Guilty Until Proven Innocent
By Nicole Pirshafiey
In this country, it has become tragically, heartbreakingly, infuriatingly easy to find examples of Americans being falsely accused of crimes. In this era of police brutality and white Americans waking up to the systemic racism inherent in our criminal justice system, you hardly have to scroll through Twitter to learn about another example of innocent people being falsely accused of a crime and being killed without ever being given a chance to prove their innocence.
From Emmitt Till to George Floyd, Black Americans have been paying for crimes they didn’t commit with their lives. In the case of Emmitt Till, his accuser admitted in 2017 that she lied about the exchange that led to the lynching that is often cited as a catalyst of the civil rights movement—a full fifty years after his gruesome murder. In 2020, we find ourselves learning daily about cases of false accusations that lead to the deaths of innocent Black Americans. The terrible truth is that this essay would be over 1,500 words if it were just a list of names of unarmed people wrongfully killed by the police.
Day after day, we are realizing that the Black and brown members of our communities are not afforded the same “innocent until proven guilty” assumption we all agree is part of the fabric of the American criminal justice system. And there’s no accountability for this, either. According to The Guardian, the FBI record of police killings doesn’t even include Eric Garner or Tamir Rice. The NYPD hadn’t submitted data to the FBI record since 2006, as of The Guardian’s reporting in 2015.

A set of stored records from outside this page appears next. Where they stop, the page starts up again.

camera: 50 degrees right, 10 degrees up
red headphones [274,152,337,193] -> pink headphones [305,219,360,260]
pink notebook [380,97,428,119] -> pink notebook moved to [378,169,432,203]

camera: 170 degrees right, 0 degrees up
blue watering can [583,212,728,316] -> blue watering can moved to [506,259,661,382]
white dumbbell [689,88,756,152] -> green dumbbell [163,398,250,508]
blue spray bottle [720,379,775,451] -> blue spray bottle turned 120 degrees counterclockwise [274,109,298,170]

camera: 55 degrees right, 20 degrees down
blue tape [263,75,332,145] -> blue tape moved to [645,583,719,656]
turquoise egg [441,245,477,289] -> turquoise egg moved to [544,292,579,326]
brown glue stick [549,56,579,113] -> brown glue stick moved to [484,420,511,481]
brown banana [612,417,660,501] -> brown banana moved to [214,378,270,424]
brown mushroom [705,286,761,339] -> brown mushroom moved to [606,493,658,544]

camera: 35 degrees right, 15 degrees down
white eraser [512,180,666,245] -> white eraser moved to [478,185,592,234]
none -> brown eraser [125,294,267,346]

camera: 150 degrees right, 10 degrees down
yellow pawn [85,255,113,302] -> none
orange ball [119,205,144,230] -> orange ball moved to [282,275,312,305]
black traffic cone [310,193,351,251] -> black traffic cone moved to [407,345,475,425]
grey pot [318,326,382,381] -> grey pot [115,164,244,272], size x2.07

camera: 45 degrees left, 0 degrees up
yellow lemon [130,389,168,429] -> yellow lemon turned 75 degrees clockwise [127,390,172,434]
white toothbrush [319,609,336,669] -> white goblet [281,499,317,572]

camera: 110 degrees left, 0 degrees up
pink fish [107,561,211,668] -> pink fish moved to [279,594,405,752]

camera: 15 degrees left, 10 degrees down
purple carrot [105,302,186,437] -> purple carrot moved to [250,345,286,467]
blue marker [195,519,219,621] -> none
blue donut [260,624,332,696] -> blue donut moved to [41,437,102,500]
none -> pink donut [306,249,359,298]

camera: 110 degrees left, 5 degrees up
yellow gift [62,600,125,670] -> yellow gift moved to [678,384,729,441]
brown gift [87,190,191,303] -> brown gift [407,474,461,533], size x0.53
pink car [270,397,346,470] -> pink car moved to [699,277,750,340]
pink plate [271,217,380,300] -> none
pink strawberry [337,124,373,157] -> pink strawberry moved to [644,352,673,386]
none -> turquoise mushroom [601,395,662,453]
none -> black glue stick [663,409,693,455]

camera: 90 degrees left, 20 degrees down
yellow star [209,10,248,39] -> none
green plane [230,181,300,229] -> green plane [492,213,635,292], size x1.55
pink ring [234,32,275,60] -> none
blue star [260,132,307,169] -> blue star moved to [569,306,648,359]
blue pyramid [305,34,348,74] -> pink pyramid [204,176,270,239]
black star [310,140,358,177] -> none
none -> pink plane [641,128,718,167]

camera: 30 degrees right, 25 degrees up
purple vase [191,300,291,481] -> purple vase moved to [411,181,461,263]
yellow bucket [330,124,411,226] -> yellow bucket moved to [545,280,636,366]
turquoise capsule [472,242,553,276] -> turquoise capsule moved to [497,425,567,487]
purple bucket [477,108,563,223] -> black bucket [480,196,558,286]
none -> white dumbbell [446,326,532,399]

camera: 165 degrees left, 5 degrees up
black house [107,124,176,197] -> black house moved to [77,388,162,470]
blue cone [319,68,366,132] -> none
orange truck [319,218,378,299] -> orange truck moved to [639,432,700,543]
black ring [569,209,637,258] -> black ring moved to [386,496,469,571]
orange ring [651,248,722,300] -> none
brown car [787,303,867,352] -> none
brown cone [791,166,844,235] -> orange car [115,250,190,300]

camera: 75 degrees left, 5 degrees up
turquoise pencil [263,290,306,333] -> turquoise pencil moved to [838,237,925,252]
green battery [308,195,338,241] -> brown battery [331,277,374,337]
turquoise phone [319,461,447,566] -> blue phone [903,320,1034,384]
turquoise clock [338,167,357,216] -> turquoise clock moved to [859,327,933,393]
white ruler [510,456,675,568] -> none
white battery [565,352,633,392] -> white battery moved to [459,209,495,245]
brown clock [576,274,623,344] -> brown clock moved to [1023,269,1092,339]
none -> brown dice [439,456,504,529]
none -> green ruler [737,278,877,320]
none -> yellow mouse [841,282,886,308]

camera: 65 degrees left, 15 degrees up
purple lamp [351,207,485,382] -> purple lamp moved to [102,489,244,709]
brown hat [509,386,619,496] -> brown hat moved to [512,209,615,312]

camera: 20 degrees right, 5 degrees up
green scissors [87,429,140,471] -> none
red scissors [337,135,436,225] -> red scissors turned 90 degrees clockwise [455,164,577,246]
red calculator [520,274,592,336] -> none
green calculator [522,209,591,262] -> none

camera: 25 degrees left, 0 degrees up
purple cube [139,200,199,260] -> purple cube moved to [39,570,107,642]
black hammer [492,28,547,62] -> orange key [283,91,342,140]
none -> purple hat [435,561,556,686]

The system has allowed this continuous, horrifying pattern to continue. Innocent Black Americans killed for crimes they were never even convicted of, and never even given an opportunity to prove their innocence. They were presumed guilty, or perceived as a threat, and gunned down. In their homes, on our streets, across this entire country.
The truth is, I don’t need to fictionalize an account of someone being falsely accused of a crime. There are far, far too many real life examples of this happening in America. But let’s take it a step further. According to the Keller Law Offices, “there have been many reports of innocent people framed or wrongly convicted of criminal offenses. Once arrested for a crime, it can be difficult to prove innocence. Police officers are expected to conduct themselves honestly and professionally. When a suspect has prior arrests or criminal convictions, it can be tough to convince a jury that the person was framed by planted or mishandled evidence.” Even if the police officers followed proper protocol, it can be difficult to be exonerated once arrested for a crime. How can we pretend that our criminal justice system has any justice at all when so many Americans are executed immediately and never even given the opportunity to prove their innocence?
And in the cases of Breonna Taylor, or Elijah McClain, or Tony McDade, if we looked at the crimes they were allegedly thought to be associated with...if given the opportunity to prove their innocence in a court of law, what would the penalties be for what they may or may not have been charged with? Certainly not the death penalty. And they never even got the chance to prove their innocence.
George Floyd allegedly tried to use a counterfeit $20 bill. He was killed by a police officer.
Botham Jean was sitting in his own home and was perceived as a home intruder. He was killed by a police officer.
Philando Castille was pulled over during a traffic stop. He was killed by a police officer.
Alton Sterling was selling CDs and DVDs outside of a shop. He was killed by a police officer.
Eric Garner was allegedly selling cigarettes on a sidewalk. He was killed by a police officer.
Tamir Rice was playing with a toy gun in a park. He was 12 years old. He was killed by a police officer.
How can we talk about the criminal justice system and the difficulties of proving innocence when falsely accused, when there are countless examples of these false accusations and perceived crimes resulting in the immediate, unlawful death of our fellow Americans? We have so much work to do to dismantle these systems, shine a light on the inequity of our criminal justice system specifically, and ensure that we are giving all Americans the opportunity to be “innocent until proven guilty.”